[Opening Exercise data section]
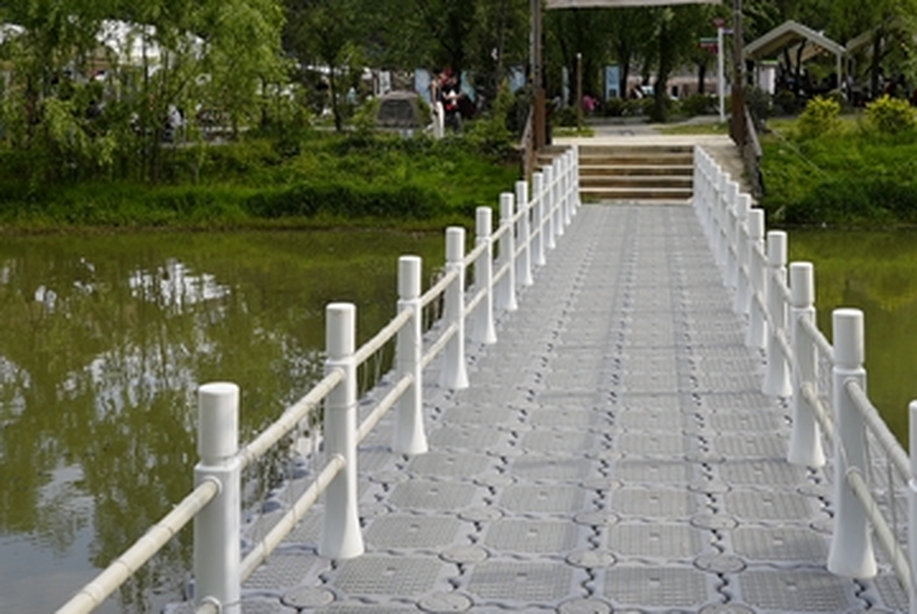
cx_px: 502
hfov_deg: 39.5
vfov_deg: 26.1
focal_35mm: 50
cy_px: 45
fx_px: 1275
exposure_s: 1/200
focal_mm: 25
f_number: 5
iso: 80
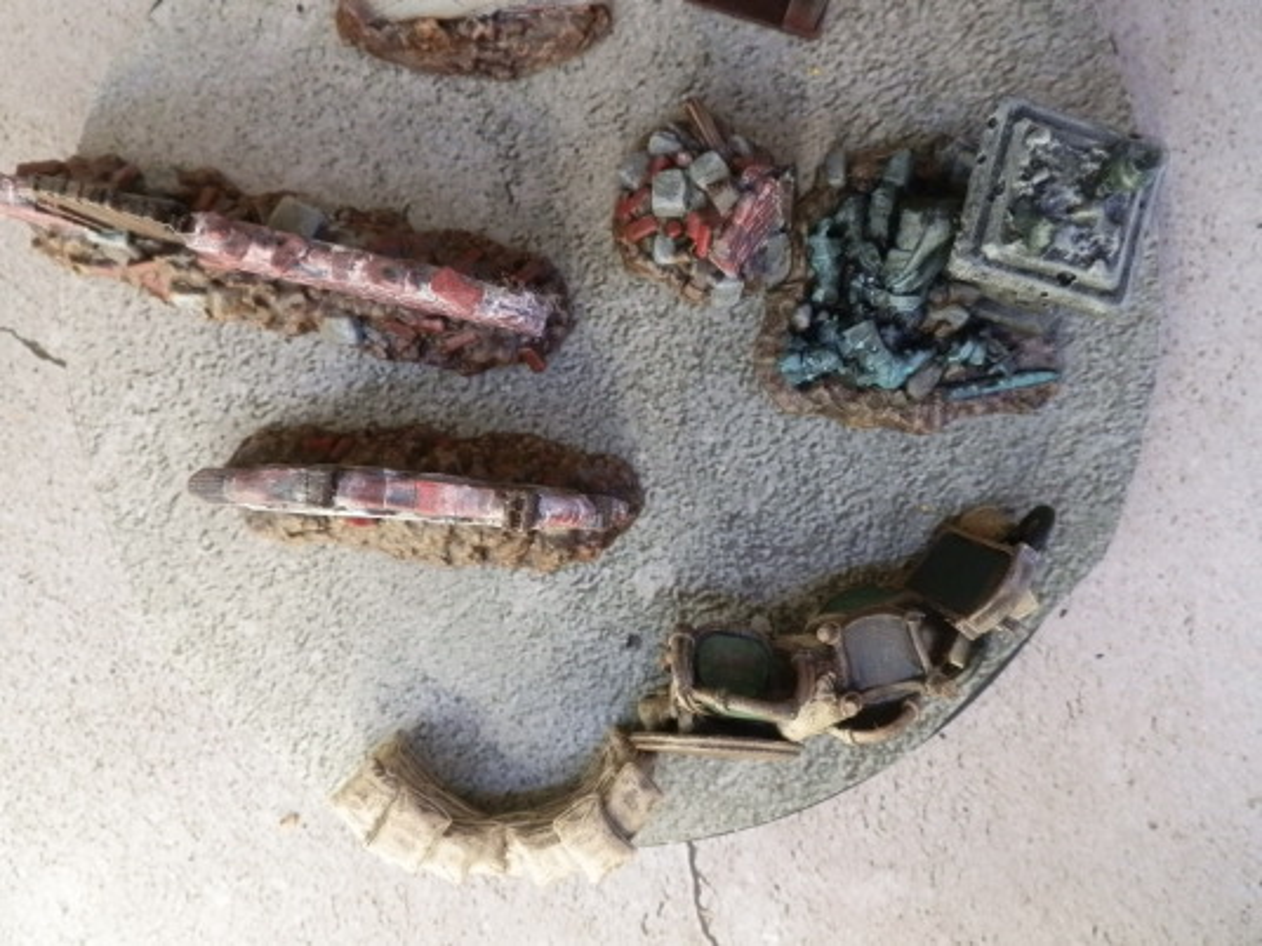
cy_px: 473
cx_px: 631
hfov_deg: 63.4
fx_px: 1021
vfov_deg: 49.7
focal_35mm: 28
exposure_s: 1/80
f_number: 3.1
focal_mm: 5
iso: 400
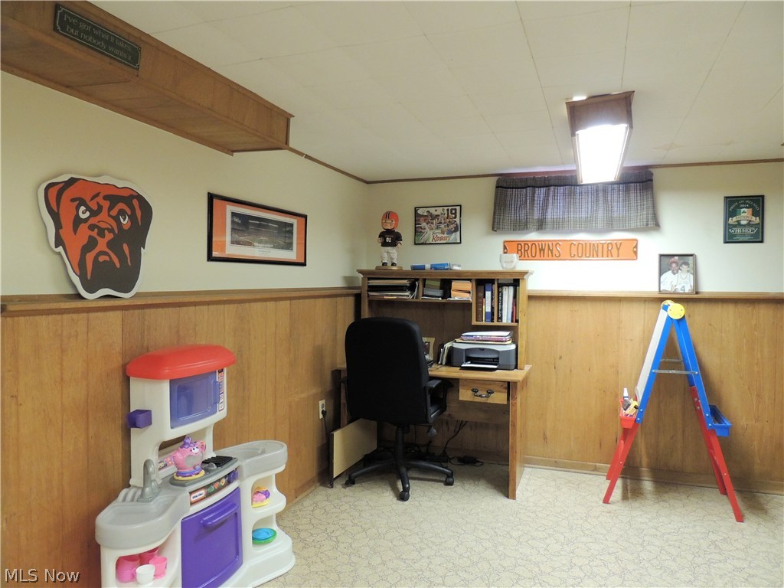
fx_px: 544
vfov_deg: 56.8
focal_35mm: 24
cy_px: 294
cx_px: 392
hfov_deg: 71.6
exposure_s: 1/10
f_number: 3
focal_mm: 4.3
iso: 400
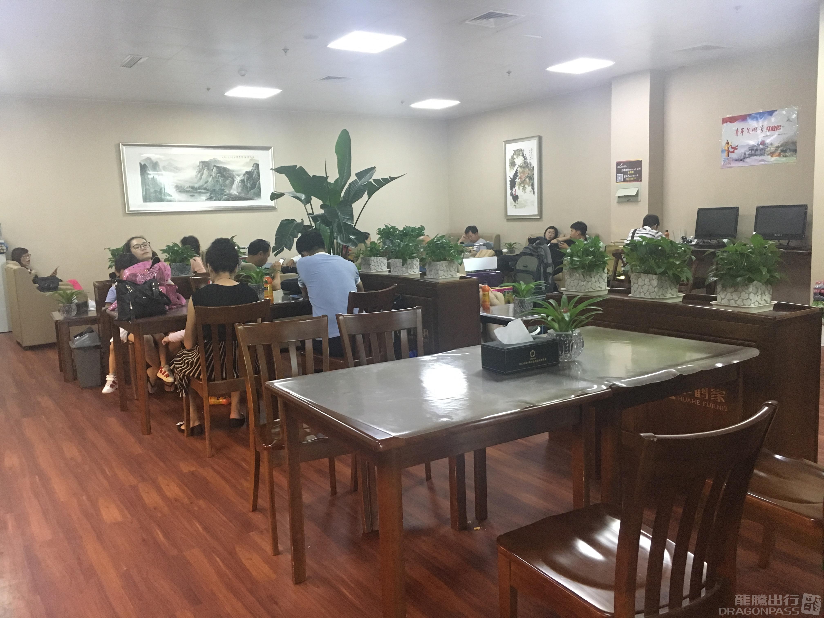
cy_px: 309
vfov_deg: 48.2
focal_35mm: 29
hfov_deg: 61.7
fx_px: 690
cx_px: 412
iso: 250
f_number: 2.2
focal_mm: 4.15
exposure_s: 1/25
[Closing Exercise data section]
Directions for this task:
In your copy, include every record word for word but no pictures.

Exercise answer:
cx_px: 502
hfov_deg: 39.5
vfov_deg: 26.1
focal_35mm: 50
cy_px: 45
fx_px: 1275
exposure_s: 1/200
focal_mm: 25
f_number: 5
iso: 80
cy_px: 473
cx_px: 631
hfov_deg: 63.4
fx_px: 1021
vfov_deg: 49.7
focal_35mm: 28
exposure_s: 1/80
f_number: 3.1
focal_mm: 5
iso: 400
fx_px: 544
vfov_deg: 56.8
focal_35mm: 24
cy_px: 294
cx_px: 392
hfov_deg: 71.6
exposure_s: 1/10
f_number: 3
focal_mm: 4.3
iso: 400
cy_px: 309
vfov_deg: 48.2
focal_35mm: 29
hfov_deg: 61.7
fx_px: 690
cx_px: 412
iso: 250
f_number: 2.2
focal_mm: 4.15
exposure_s: 1/25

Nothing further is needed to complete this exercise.